= Opunohu Bay =

Opunohu Bay (also spelled Ōpūnohu) is a 3-km long bay on the island of Moorea near Tahiti in French Polynesia. The water is 80 metres deep at the mouth. The bay is subject to wind-driven currents and upwellings. Sailboats and tour boats regularly enter the bay. Opunohu bay is west of Cook's Bay and Pao Pao.
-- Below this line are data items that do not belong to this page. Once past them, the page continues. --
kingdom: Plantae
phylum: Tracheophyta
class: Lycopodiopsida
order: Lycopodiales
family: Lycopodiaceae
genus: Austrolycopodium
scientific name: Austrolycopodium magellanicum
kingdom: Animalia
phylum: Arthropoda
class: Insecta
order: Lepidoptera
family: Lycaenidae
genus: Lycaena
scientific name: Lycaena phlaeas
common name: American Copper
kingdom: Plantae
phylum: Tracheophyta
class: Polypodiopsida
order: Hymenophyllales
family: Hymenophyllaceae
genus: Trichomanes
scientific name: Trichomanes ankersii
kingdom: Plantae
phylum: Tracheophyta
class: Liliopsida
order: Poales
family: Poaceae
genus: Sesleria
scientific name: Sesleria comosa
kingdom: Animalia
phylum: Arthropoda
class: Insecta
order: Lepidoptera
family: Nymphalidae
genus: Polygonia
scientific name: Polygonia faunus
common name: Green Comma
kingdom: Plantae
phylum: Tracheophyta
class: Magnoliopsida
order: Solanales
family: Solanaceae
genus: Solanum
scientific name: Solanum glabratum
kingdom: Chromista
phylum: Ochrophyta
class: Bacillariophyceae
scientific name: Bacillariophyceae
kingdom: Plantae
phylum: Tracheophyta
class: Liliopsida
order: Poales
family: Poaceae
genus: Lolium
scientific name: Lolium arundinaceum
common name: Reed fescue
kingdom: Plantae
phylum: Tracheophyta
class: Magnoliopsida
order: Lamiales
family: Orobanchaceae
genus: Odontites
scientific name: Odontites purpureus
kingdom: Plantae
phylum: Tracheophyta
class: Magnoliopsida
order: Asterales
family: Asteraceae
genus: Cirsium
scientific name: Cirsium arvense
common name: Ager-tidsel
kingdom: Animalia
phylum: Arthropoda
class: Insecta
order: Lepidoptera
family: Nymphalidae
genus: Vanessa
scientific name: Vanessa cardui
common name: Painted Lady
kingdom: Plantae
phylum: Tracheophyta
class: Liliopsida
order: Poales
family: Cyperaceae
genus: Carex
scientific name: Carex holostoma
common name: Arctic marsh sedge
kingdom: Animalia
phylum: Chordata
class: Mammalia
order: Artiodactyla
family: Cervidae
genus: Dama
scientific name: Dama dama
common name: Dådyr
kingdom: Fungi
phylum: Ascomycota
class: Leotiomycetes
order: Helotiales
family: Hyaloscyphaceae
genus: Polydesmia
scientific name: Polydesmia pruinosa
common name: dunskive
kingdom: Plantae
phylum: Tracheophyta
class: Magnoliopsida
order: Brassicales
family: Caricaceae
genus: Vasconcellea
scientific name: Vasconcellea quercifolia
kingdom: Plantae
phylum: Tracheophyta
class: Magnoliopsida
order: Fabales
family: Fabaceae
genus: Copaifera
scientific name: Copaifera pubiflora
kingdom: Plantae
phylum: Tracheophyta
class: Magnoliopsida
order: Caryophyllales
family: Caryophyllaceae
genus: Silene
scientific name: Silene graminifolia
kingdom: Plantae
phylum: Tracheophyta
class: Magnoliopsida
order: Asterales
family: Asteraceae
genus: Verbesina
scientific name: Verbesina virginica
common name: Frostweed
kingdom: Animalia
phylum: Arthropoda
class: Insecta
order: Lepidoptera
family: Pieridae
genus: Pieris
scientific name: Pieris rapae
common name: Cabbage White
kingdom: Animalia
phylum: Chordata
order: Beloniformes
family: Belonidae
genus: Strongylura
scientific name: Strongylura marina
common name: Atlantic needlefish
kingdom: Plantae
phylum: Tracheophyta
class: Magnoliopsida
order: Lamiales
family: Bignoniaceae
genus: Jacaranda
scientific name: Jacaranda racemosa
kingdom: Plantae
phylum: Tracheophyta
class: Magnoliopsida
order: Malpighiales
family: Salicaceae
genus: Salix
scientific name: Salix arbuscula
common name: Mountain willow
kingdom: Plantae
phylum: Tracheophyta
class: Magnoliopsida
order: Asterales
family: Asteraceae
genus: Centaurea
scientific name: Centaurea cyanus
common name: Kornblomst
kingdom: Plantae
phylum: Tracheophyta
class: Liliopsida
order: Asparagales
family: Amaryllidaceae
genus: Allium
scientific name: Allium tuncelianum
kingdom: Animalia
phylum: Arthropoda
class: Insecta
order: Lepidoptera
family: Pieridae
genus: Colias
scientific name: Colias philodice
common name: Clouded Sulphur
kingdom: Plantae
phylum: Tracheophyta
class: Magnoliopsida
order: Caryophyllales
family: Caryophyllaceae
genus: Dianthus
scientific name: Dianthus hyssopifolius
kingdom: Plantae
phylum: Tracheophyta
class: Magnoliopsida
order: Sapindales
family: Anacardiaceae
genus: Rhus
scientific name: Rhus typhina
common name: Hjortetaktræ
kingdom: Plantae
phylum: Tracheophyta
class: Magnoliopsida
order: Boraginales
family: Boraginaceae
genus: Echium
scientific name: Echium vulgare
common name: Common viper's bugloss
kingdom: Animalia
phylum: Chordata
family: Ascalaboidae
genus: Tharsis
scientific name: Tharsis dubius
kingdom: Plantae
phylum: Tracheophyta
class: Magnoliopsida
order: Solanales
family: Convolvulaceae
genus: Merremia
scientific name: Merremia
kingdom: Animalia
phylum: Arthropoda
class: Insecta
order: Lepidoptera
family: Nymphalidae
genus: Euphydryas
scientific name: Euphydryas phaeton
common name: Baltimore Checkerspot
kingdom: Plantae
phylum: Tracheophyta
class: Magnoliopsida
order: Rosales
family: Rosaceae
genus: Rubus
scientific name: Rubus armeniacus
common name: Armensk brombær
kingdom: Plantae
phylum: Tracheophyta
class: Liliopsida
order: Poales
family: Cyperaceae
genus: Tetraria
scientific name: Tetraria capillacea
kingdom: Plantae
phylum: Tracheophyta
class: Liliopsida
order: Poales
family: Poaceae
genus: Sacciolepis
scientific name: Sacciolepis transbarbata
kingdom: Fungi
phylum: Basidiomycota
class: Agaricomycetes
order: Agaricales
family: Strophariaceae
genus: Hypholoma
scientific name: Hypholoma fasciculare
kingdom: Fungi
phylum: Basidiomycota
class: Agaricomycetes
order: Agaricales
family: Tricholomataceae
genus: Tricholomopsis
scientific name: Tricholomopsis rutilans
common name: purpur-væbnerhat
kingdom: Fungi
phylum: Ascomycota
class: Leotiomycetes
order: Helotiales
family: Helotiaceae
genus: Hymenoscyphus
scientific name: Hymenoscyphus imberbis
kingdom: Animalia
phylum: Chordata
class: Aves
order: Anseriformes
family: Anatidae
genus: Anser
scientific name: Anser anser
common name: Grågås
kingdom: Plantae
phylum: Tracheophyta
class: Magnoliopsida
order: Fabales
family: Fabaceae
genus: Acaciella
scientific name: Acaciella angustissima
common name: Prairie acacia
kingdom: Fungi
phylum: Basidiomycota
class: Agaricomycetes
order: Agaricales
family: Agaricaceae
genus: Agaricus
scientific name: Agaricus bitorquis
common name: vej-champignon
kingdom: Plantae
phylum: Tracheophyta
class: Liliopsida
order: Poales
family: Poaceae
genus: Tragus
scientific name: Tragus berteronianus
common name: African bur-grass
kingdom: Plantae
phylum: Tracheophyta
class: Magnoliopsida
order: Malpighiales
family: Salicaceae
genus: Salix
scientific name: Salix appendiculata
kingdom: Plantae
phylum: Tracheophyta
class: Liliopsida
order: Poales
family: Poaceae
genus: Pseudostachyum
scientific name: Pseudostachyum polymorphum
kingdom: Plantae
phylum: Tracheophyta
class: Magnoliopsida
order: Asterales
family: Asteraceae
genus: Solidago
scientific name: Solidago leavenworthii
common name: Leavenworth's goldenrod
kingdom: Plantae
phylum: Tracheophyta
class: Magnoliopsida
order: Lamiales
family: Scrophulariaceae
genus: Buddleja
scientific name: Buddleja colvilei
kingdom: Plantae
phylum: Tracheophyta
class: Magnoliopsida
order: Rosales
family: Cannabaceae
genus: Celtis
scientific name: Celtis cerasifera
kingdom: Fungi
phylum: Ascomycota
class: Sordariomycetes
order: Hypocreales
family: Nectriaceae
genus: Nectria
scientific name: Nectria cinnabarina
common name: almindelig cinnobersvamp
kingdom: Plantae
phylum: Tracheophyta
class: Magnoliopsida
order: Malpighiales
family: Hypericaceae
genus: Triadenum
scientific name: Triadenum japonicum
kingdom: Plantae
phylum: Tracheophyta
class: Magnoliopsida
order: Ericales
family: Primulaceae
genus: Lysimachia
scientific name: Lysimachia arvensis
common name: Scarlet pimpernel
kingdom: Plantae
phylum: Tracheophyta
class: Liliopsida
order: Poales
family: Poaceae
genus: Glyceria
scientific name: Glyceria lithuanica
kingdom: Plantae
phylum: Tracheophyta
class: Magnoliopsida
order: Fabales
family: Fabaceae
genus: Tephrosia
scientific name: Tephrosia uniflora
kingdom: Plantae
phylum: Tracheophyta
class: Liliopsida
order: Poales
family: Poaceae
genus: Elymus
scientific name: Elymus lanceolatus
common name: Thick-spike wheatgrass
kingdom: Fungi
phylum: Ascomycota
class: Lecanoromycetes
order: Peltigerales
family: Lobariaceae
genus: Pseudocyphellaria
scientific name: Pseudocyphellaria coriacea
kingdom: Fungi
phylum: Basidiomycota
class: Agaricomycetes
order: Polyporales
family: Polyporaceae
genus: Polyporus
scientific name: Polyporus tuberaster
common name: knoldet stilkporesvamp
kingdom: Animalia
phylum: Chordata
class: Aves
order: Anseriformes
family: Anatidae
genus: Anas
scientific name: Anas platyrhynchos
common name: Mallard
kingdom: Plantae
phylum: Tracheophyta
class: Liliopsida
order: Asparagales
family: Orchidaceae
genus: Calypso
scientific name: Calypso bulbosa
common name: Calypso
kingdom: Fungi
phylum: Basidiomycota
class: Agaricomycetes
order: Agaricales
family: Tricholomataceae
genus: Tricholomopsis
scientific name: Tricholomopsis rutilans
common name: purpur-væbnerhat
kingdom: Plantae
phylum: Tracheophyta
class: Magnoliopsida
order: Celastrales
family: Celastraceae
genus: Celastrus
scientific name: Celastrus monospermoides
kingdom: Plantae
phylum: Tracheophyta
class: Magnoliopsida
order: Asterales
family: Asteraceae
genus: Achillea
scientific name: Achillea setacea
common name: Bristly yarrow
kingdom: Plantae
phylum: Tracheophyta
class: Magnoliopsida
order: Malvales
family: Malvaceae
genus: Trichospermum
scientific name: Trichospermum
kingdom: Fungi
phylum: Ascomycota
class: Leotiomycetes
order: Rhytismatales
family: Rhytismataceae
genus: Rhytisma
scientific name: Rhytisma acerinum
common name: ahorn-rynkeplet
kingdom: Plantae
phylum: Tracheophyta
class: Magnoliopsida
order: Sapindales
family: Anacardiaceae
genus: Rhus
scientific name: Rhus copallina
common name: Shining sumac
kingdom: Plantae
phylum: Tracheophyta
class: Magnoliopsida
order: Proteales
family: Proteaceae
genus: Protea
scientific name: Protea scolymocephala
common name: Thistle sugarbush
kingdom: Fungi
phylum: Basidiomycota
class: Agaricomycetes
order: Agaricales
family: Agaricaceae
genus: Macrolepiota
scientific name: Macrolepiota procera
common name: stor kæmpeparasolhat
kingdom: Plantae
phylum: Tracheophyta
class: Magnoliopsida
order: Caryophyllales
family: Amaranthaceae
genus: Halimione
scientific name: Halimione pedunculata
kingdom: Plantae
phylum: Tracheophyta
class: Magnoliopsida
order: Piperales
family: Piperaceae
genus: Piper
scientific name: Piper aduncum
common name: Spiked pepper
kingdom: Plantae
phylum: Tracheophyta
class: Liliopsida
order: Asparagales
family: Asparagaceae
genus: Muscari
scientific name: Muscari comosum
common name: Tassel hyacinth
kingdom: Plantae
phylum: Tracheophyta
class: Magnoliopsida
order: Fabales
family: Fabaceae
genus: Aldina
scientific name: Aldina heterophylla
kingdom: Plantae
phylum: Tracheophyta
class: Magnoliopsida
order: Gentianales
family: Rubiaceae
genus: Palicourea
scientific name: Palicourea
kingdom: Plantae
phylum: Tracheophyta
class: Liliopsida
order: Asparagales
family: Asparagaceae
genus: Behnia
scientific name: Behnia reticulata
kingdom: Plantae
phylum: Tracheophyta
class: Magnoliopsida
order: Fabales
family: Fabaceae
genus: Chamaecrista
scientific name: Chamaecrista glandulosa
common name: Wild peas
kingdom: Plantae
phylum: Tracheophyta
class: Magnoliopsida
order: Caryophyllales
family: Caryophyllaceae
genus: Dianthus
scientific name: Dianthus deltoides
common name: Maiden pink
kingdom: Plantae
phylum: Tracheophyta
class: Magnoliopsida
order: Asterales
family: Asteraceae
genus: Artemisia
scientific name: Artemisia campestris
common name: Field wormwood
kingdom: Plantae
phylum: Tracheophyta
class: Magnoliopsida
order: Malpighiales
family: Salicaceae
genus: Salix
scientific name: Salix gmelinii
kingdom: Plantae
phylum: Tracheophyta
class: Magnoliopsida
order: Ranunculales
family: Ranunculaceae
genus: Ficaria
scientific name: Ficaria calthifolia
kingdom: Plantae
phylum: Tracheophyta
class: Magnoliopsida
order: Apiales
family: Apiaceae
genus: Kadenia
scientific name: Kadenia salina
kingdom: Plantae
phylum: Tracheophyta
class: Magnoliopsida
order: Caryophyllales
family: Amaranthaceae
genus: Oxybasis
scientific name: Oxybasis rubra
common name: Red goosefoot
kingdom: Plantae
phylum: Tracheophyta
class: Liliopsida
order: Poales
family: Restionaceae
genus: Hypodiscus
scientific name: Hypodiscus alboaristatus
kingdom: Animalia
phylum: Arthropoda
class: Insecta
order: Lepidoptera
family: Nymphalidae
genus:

The British explorer Captain James Cook visited Mo'orea during his first voyage in 1769 to observe the transit of Venus, but Cook himself did not visit the island until his third voyage. He landed in Opunohu Bay on 30 September 1777, but later visited what is now Cook's Bay by land.

==Geography==
Opunohu bay is in western Moorea. It is separated from Cook's Bay by Mount Rotui. Mount Tohivea, Moorea's highest mountain, lies just to the south. Also visible from the bay to the south-west is Mou'aroa. The settlement of Papetoai is located to the west side of the bay with Piheana located on the east side.

==Tourism==
People mainly come into the bay to get to Papetoai. They mainly come to Papetoai to shop at the shopping center. Pao Pao is not too far away from the bay. Some people stop at a small road that goes all the way to Mount Tohivea with views of the two bays of Moorea. International flights land at the Faa'a International Airport on Tahiti. Tourists can reach Moorea by either ferry or airplane to Moorea Airport.